**Texte source**
Page:Revue des Deux Mondes - 1840 - tome 24.djvu/118

La bibliothèque libre.
Cette page a été validée par deux contributeurs.
114
REVUE DES DEUX MONDES.

Carlyle raconte comment se fit cette opération de destruction, comment croula pêle-mêle la vaste fabrique de la monarchie française, précédant la ruine de la monarchie européenne. Qu’il y ait eu, dans ce moment, des protecteurs du vieux monument et d’ardens démolisseurs de ces pierres vermoulues, il ne s’en étonne pas. Que les uns et les autres aient été violens toujours, sublimes rarement, ridicules souvent, il ne s’en étonne pas davantage, et il n’accuse personne. Quand les acteurs sont puérils et les personnages mesquins, il compare en riant leur petitesse aux énormes dimensions de la catastrophe, et c’est alors qu’il lui arrive d’être fréquemment burlesque.

**Données brutes**
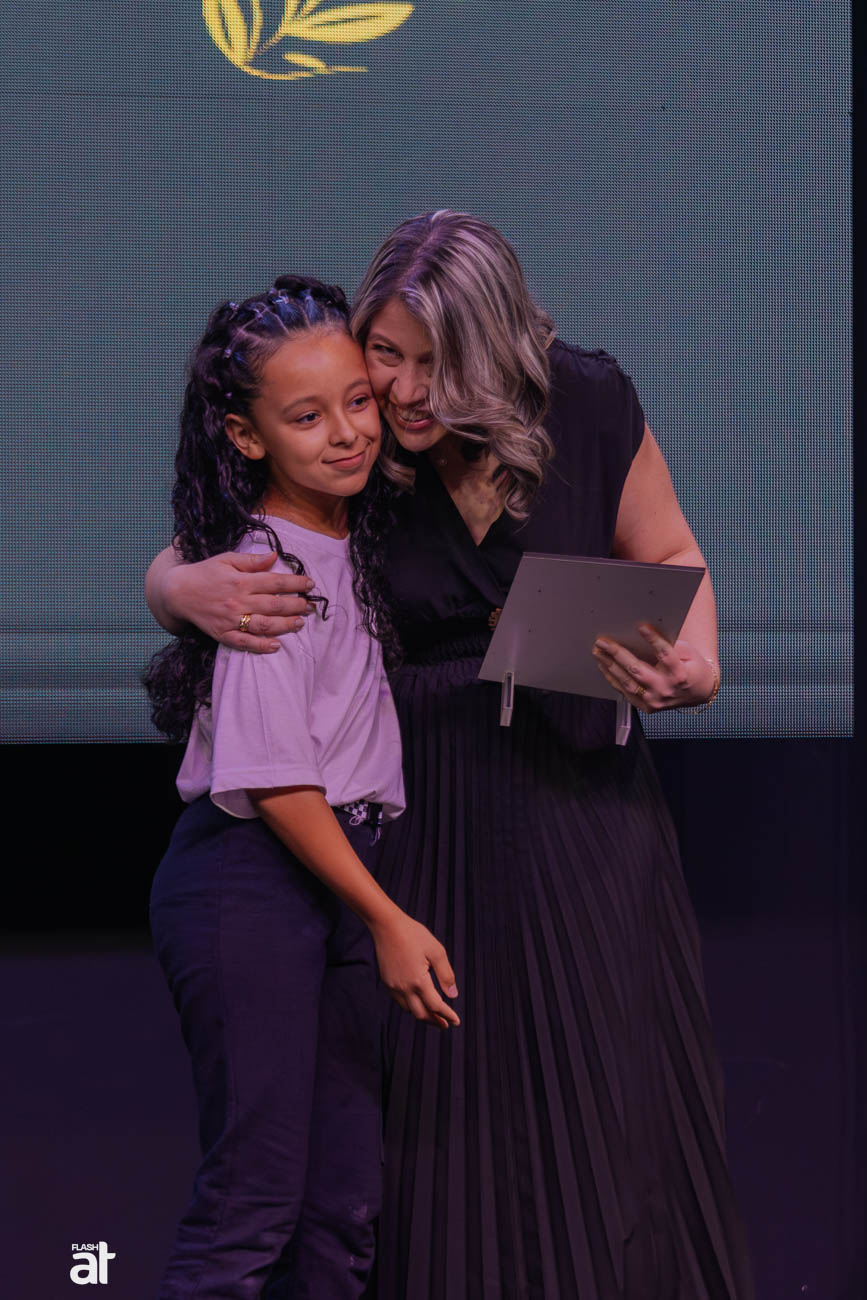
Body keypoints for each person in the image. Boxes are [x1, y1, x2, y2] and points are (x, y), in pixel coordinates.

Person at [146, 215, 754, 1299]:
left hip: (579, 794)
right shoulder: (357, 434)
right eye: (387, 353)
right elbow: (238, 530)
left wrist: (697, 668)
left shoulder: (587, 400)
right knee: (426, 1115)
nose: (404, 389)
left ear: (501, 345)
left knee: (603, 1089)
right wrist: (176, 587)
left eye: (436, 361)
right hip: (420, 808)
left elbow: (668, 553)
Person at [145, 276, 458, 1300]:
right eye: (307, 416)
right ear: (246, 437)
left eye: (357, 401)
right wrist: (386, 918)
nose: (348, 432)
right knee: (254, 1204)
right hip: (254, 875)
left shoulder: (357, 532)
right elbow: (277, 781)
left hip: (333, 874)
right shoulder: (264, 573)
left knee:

**Énoncé de la tâche**
Restituez intégralement le texte source consacré à Carlyle et à la chute de la monarchie française, sans la moindre modification. Les lignes proviennent d'une source distincte de celle du texte source.

**Résultat de l'exercice**
Page:Revue des Deux Mondes - 1840 - tome 24.djvu/118

La bibliothèque libre.
Cette page a été validée par deux contributeurs.
114
REVUE DES DEUX MONDES.

Carlyle raconte comment se fit cette opération de destruction, comment croula pêle-mêle la vaste fabrique de la monarchie française, précédant la ruine de la monarchie européenne. Qu’il y ait eu, dans ce moment, des protecteurs du vieux monument et d’ardens démolisseurs de ces pierres vermoulues, il ne s’en étonne pas. Que les uns et les autres aient été violens toujours, sublimes rarement, ridicules souvent, il ne s’en étonne pas davantage, et il n’accuse personne. Quand les acteurs sont puérils et les personnages mesquins, il compare en riant leur petitesse aux énormes dimensions de la catastrophe, et c’est alors qu’il lui arrive d’être fréquemment burlesque.